Franklin’s do-or-die playcall was bad, but it wouldn’t necessarily have been do-or-die if he hadn’t burned his timeouts.

And Yeah, Let’s End With The Playcall

Penn State ran a damn zone read on fourth-and-5. Not fourth-and-1, not fourth-and-2. Fourth-and-5. Some plays are doomed by execution, and yes, the execution was horrible, but zone reads are not expected to work on fourth-and-5s.

And this play call was made in spite of the fact that Penn State’s best player is ThrowBro McSorley. (ThrowBro is a technical term.) McSorley had a great night Saturday. His passing line was fine (286 yards on 32 attempts with two touchdowns and no interceptions) but he really proved himself as a scrambler, posting a career-high 175 yards rushing. All night, the Buckeyes couldn’t figure out how to shut down the Penn State passing threat and keep an eye on McSorley at the same time.

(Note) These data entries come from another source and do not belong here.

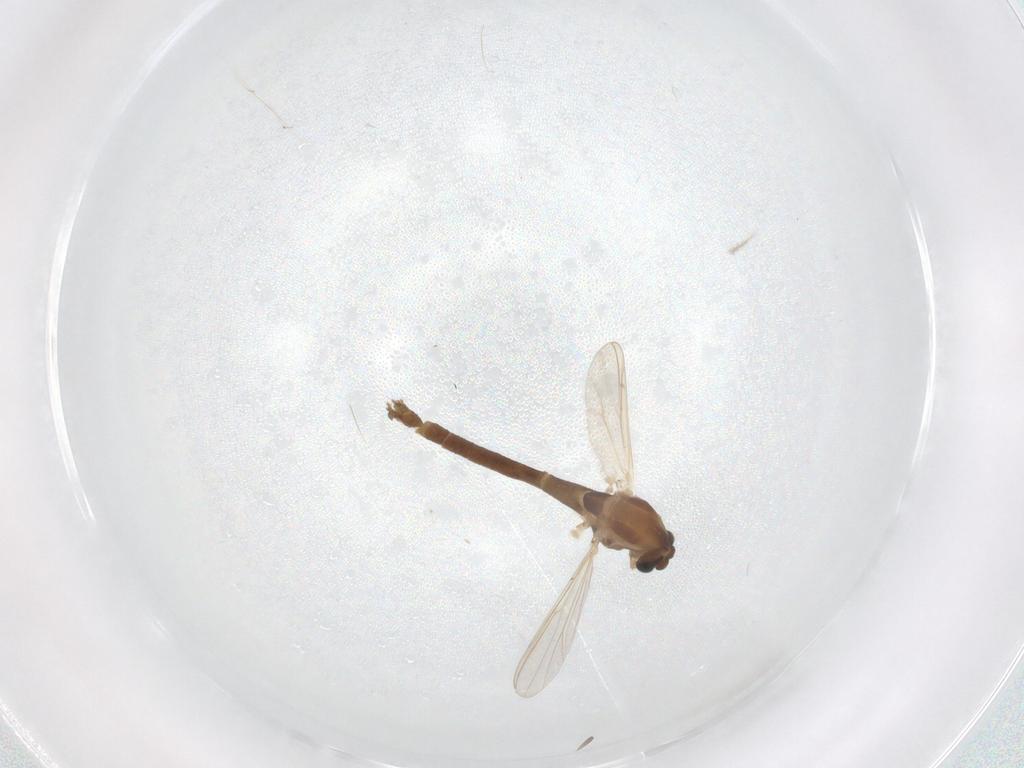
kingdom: Animalia
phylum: Arthropoda
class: Insecta
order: Diptera
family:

The ball probably needed to be in McSorley’s hands in the hopes that he could complete a short pass or hurl his body forwards as he had so many other times Saturday night. Instead, this:

Maybe you hand the ball off to Saquon Barkley on fourth-and-5. Probably not—five yards is a long way to go. But perhaps Barkley could have juked five or seven or 13 Buckeyes to get a first down. Unfortunately, Barkley is in the NFL now. Penn State’s running back is Miles Sanders, who is really good, but not as transcendent as Barkley. He had 16 carries for 43 yards Saturday night, an average of 2.7 yards per carry. He would have needed to double his average carry to get that first down.

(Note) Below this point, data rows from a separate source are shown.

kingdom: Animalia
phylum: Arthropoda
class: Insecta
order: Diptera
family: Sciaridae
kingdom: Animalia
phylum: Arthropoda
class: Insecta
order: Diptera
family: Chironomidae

Running is a strategy designed to minimize risk. A passing play can get you either 15 or zero yards, while rushing plays tend to get you a handful of yards, regardless of whether they’re good or bad. They make sense on third-and-5, because you’d rather have fourth-and-2 than throw an incompletion to bring up fourth-and-5. But this was fourth-and-5, and Franklin acted as if he wanted to pick up a decent chunk of yardage to set up a good situation on fifth down.

All of these decisions—the 4th-and-short punts, the timeouts, the running play—were designed to minimize risk. Franklin’s goal was to reduce risk, across the board, to try and prevent anything bad from happening. But when you avoid taking risks against a great football team, something bad will happen: The great team will win.